Im Gespräch erzählen Tim Köpfle (21 Jahre) und Florian [Flo] Bock (15 Jahre), wie sie zum Fliegen gekommen sind und wie die Ausbildung verlief.
Wie hat es bei Euch mit dem Abenteuer "Fliegen" begonnen?
Tim: Begonnen hat meine fliegerische Karriere bereits im Kindesalter, wie bei vielen Piloten. Beim Fliegen mit kleinen ferngesteuerten Modellflugzeugen war für mich bereits früh klar, dass ich eines Tages selbst mal in einem Cockpit sitzen möchte. Doch dieser Traum ist als Kind noch so weit entfernt. „Fliegen ist nur was für Erwachsene“ habe ich mir damals gedacht und bis man 18 ist, dauert es eine ganze Weile. Doch so lange musste ich zum Glück nicht warten. Durch einen Bekannten erfuhr meine Mutter, dass es mit dem Segelfliegen eine Möglichkeit gäbe, wie man sich schon früher in ein Cockpit setzen konnte und das schon mit 14 Jahren! Als ich davon erfuhr, damals im Alter von 13 Jahren, war ich natürlich Feuer und Flamme. Meinen ersten "Schnupperflug" in einem Segelflugzeug machte am Schreckhof in Mosbach. Kurz darauf gab es auch in Walldürn die Möglichkeit, das Segelfliegen an einem Schnupperwochenende besser kennenzulernen. Man durfte sich sogar mehrmals ins Cockpit setzen und sogar selbst mal ans Steuer. In diesem Moment hat mich das Segelflugfieber gepackt und ich bin dem Flugsportclub Odenwald in Walldürn beigetreten.

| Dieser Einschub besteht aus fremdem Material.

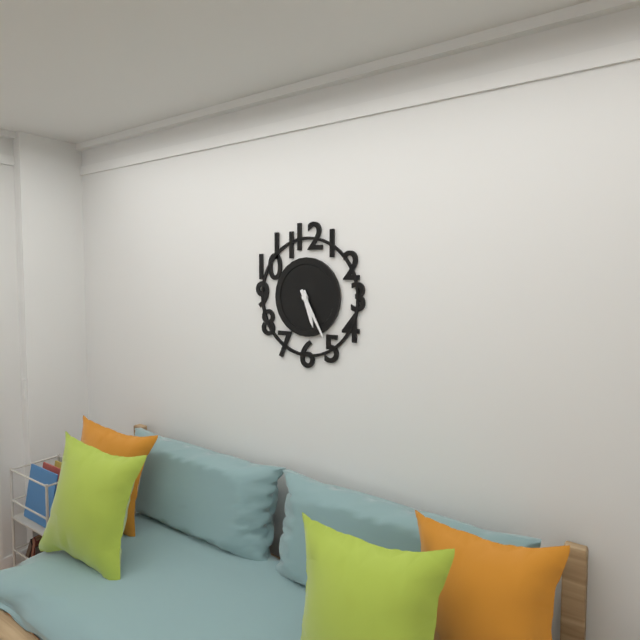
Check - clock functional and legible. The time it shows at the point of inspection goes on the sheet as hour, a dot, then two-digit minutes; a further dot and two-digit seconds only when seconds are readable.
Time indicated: 5.25
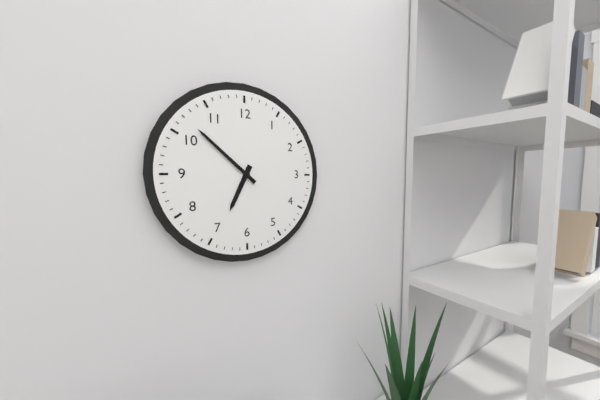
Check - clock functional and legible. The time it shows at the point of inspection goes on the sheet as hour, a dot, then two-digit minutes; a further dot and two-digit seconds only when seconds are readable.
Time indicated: 6.52
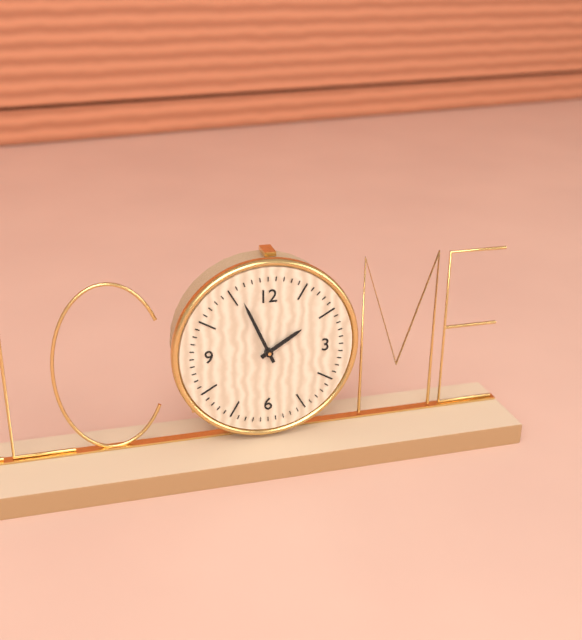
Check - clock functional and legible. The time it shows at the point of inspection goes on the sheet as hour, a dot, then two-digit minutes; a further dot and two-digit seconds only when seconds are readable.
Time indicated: 1.56
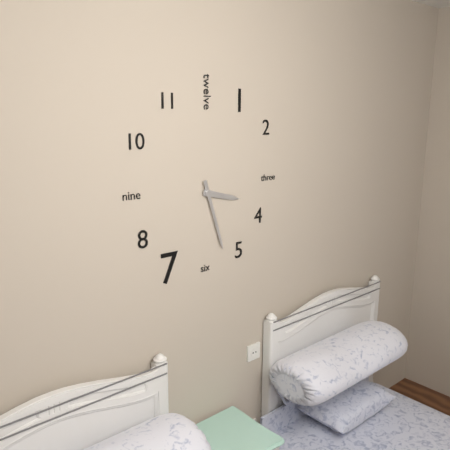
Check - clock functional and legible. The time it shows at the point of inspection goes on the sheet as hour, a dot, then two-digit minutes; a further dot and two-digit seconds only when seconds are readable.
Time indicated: 3.27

Flo: Meine Segelflugausbildung startete mit einem Rundflug, den ich zum Geburtstag bekommen habe. Dieser hat mir sehr viel Spaß bereitet und war auch der ausschlaggebende Punkt zum Start der Ausbildung. Mit 14 absolvierte ich dann im Frühjahr 2023 meine ersten Schulungsflüge im Flugzeug-Schlepp, wobei ich schon direkt in den ersten Flügen ans Steuer herangeführt wurde. Mir wurden viele Dinge erklärt, auf die man alles achten musste, sowie wurde ich direkt an bestimmte Verfahren herangeführt, die sehr wichtig sind, wie die Start-/ Landecheckliste, immer rausschauen, auf Fahrt achten und koordiniertes Steuern, auch im Landeanflug.
Und wie ging es weiter – wie waren Eure Erfahrungen am Anfang der Ausbildung?

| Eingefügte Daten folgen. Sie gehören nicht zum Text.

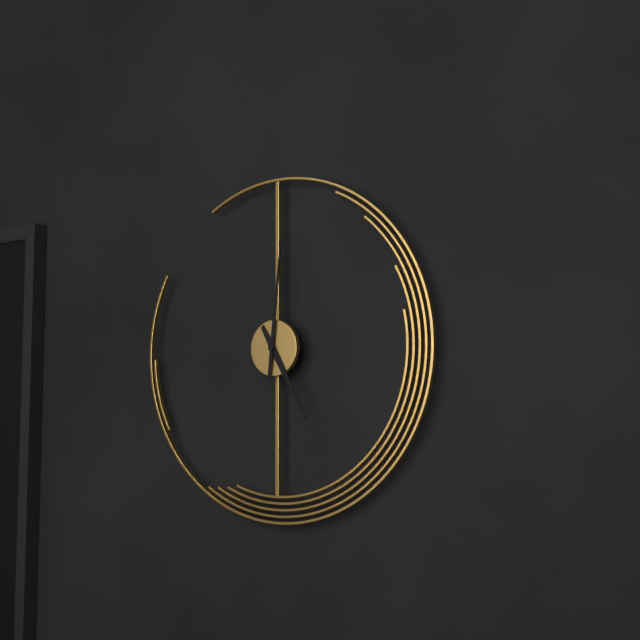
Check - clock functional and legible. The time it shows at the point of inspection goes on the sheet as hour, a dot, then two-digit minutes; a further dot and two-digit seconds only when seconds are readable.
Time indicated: 5.01
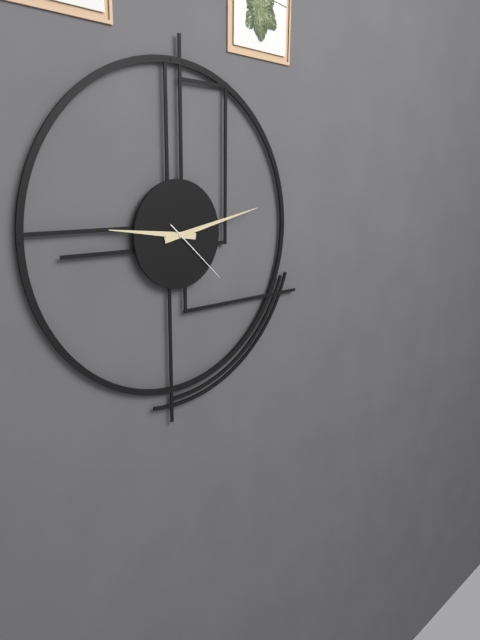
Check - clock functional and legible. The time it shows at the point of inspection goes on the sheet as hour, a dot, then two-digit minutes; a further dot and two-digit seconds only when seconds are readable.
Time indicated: 9.13.22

Tim: Damals, als ich dem Verein beigetreten bin, gab es viele Segelflugschüler und man war eine richtige Jugendgruppe aus Jung und Alt. An fast jedem Wochenende im Sommer wurde geflogen. Gestartet wird entweder an einem langen Seil hinter einem Motorflugzeug oder aber meistens mit der Winde, die einen mit der Beschleunigung eines Formel1-Autos bis zu 400 m nach oben zieht. Als Schüler darf man dabei im Schulungsflieger - der ASK-21 - vorne sitzen, während der Fluglehrer hinten sitzt und immer bereit ist, um im Bedarfsfall einzugreifen. Im Laufe der Ausbildung hatte ich viele verschiedene schöne Erlebnisse, allerdings gehörte wohl auch die Übelkeit bei längeren Flügen dazu. Das hat sich aber nach einer gewissen Eingewöhnungsphase gegeben und ich konnte die vollen Vorzüge des Segelfluges genießen. Besonders im Gedächtnis blieb mir der Mitflug bei der deutschen Nationalmannschaft im Segelkunstflug, die jährlich in Walldürn trainieren. Nach einer Trudeleinweisung, die für den Pflichtbestandteil der Ausbildung ist, haben wir alle möglichen akrobatischen Flugmanöver geflogen, was mich sehr beeindruckt hat. Doch auch normale Flüge können faszinieren. Wenn man zwischen Wolken hindurchfliegt, die an gewaltige Bergmassive erinnern, gemeinsam mit Vögeln in der Thermik kreist, einen Rettungshubschrauber unter sich hindurchfliegen sieht oder einen kreisrunden Regenbogen um den Schatten des eigenen Fliegers auf einer Wolke erstrahlen lässt.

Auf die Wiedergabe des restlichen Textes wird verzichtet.